I i'm just saying that what we have used it for but I have seen other guys 75' elevator flatbeds get in very tight places. With the elevator unit its like a 60' with an extra 10' that scissors up but only if you want it to.


----------



## DFD34 (Apr 1, 2006)

*lift*

Before you mount your old lift on a new truck get some quotes. You might be surprised how expensive it is and might not be worth it.
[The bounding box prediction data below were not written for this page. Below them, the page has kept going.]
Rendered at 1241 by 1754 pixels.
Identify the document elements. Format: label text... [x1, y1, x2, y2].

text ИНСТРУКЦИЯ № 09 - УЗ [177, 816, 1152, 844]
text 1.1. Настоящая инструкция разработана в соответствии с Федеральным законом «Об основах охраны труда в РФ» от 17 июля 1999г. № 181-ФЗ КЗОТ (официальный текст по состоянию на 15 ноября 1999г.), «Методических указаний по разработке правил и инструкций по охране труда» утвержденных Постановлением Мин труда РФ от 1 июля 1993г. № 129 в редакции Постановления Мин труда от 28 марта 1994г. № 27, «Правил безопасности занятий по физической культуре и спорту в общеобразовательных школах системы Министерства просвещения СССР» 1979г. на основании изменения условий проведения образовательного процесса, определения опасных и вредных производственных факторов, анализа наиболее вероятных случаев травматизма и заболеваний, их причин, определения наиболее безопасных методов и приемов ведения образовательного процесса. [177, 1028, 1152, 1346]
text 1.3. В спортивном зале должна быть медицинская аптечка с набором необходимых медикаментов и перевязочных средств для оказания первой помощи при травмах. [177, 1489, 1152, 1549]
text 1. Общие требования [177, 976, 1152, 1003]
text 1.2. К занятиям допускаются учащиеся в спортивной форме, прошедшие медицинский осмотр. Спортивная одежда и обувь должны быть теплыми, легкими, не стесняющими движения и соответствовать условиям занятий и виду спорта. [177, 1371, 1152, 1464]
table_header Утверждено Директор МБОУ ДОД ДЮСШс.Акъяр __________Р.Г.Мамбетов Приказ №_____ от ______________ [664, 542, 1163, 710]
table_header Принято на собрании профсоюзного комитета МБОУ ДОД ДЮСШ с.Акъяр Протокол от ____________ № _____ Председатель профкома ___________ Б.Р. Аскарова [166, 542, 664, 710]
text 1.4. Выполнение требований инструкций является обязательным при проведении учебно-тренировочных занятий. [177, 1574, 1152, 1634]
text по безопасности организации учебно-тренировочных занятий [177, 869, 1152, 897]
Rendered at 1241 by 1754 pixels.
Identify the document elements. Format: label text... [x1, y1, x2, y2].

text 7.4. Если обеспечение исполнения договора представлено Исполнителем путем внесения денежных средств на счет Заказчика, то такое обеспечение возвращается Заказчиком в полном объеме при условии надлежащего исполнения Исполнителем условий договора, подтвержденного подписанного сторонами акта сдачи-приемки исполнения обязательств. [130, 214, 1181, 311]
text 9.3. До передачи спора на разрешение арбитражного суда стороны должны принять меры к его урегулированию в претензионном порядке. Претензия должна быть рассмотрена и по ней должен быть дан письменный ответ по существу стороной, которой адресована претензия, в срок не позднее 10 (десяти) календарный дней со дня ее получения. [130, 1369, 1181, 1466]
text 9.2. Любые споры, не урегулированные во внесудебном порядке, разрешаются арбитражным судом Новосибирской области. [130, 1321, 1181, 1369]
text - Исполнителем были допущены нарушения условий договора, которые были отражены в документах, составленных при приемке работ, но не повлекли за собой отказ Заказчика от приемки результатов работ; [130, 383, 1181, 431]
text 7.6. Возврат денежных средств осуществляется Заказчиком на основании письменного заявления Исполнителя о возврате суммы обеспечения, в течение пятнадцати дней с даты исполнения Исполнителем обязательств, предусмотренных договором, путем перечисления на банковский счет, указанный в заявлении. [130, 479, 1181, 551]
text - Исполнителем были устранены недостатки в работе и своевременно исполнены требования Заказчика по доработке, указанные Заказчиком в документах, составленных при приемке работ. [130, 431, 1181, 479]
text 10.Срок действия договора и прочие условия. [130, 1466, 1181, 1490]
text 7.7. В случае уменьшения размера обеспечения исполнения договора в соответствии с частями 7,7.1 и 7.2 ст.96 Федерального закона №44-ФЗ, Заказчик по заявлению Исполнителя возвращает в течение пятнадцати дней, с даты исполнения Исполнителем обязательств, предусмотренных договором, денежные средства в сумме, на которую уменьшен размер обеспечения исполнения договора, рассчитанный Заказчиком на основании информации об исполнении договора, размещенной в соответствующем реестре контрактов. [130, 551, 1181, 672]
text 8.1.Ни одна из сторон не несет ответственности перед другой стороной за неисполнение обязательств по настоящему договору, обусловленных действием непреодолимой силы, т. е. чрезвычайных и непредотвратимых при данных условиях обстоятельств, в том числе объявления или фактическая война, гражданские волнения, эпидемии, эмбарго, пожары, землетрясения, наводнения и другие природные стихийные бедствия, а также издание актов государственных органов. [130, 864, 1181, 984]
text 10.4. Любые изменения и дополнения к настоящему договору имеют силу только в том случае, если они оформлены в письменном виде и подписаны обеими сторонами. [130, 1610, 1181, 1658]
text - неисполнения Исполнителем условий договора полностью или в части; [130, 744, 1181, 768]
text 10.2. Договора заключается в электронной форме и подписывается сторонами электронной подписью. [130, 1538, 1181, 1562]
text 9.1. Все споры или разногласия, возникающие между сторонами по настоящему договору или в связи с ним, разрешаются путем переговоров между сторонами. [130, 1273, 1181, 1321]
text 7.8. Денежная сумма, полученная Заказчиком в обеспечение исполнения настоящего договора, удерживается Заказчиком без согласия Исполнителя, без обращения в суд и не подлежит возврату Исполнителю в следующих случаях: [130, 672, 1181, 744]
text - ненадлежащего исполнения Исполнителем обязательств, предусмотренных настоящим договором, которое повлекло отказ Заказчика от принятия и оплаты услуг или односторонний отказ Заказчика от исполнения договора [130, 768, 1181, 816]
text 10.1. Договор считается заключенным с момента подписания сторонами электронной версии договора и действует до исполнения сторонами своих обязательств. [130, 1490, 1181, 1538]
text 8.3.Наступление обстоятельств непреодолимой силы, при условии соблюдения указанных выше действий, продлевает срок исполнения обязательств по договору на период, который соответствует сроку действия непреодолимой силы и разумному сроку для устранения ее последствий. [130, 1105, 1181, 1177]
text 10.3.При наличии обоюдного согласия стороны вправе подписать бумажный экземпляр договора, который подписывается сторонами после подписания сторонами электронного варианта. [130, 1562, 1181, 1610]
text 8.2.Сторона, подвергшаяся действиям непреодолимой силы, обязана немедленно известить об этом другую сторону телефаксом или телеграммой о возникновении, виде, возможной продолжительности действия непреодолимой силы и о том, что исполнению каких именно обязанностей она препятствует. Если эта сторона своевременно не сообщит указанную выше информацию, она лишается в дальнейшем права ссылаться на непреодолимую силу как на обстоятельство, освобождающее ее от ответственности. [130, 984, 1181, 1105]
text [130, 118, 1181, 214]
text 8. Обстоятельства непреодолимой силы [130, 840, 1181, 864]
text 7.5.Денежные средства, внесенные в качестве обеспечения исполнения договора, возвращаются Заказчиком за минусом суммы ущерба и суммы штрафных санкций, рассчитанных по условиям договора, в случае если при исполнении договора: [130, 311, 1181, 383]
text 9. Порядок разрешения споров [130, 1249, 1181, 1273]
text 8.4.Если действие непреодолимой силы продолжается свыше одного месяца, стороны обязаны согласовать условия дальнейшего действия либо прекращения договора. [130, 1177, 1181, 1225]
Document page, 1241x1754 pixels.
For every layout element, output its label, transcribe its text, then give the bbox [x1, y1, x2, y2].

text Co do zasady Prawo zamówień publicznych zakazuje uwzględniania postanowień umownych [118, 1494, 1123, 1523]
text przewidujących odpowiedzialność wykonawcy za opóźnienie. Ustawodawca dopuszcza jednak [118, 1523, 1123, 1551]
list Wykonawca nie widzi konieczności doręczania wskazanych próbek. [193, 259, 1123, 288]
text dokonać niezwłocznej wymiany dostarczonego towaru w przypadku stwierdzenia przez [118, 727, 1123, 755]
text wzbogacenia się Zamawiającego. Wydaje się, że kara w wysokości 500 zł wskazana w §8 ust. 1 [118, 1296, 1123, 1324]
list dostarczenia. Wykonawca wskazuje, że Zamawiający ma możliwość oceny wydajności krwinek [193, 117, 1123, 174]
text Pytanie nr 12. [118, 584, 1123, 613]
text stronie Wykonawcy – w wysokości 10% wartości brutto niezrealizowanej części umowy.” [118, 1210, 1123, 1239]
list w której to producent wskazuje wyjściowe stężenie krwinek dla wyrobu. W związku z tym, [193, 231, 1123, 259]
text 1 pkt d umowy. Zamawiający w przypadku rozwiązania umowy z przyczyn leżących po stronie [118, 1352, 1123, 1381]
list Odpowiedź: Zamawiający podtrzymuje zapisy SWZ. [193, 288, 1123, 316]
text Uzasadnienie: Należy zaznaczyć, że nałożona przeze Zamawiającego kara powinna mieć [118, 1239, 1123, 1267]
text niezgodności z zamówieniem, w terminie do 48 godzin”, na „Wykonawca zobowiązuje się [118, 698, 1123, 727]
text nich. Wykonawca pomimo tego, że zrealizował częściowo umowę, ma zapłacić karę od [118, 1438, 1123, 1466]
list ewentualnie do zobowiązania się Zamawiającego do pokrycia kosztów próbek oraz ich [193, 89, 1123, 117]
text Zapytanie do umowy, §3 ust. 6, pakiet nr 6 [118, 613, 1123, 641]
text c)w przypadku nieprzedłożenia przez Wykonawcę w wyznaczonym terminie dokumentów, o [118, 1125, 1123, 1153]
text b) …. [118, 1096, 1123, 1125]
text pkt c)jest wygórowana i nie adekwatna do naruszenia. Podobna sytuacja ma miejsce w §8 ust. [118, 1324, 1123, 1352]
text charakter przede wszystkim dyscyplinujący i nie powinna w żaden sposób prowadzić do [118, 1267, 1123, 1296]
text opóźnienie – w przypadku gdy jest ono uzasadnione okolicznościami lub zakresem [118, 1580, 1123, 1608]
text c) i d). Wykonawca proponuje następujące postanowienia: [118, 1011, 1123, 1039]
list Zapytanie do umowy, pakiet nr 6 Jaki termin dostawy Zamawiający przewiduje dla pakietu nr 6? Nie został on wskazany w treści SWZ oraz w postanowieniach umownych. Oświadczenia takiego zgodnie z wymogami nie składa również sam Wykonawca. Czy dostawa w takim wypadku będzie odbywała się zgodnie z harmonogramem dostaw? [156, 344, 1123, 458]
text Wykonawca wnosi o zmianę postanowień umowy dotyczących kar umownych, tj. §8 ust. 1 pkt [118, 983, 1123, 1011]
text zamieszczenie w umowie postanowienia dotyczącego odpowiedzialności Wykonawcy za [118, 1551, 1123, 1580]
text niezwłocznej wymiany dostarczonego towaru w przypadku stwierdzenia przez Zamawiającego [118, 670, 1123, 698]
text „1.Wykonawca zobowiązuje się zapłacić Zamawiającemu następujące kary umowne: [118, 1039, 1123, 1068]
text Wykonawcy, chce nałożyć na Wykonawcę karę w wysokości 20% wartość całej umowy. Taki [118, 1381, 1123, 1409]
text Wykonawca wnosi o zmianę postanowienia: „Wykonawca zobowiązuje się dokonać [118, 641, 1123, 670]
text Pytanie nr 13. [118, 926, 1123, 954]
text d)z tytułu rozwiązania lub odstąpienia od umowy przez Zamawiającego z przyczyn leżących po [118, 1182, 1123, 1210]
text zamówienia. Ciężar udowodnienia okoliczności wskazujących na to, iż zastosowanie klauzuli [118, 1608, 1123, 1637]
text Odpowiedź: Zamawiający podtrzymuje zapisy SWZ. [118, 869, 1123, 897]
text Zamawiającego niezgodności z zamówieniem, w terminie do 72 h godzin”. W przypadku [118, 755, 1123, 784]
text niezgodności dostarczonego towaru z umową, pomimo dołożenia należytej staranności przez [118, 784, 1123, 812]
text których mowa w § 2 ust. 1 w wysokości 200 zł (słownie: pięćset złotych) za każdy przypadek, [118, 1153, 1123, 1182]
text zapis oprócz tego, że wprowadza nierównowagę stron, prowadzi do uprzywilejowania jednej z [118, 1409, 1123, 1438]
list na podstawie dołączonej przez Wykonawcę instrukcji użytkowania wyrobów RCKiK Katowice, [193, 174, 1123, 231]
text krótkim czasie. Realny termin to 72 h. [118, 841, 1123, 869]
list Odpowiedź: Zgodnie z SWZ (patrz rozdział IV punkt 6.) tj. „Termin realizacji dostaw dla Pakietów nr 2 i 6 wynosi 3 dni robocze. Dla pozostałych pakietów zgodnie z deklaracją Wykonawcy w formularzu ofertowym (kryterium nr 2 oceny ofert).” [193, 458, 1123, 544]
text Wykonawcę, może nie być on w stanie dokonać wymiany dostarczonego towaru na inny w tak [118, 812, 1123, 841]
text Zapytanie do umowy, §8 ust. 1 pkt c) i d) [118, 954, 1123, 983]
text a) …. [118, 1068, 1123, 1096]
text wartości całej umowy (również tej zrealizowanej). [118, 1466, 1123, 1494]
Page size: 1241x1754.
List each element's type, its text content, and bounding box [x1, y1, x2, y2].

By the time you are all said and done you will be close to a great used truck or even a new one. just my 2 cents


----------



## ctkiteboarding (Apr 1, 2006)

3500 to remove and remount on the 4700 inter,, that includes new cab gaurd, front bumper, new pto and replacing all hyd lines,,, 

i have to shorten the wheel base and the flat bed on the new truck,, i thought it was fair,,, 

i bought the truck today and the c/c will be shortened this week , around 1500 to 2 k, im workin on the flat bed and tool boxs now,, i was hoping to get a across the bed box that is pretty large,, im guessin 3k for boxs and a serious hitch plate and misc tralier wiring etc total 16k w/ paint im hoping R


----------



## Koa Man (Apr 2, 2006)

That sounds like a great bargain price for all that work to me.

If jmack is still looking at this thread, I would still you to give me further info on how the spiderlift did not compare to the Altec elevator.


----------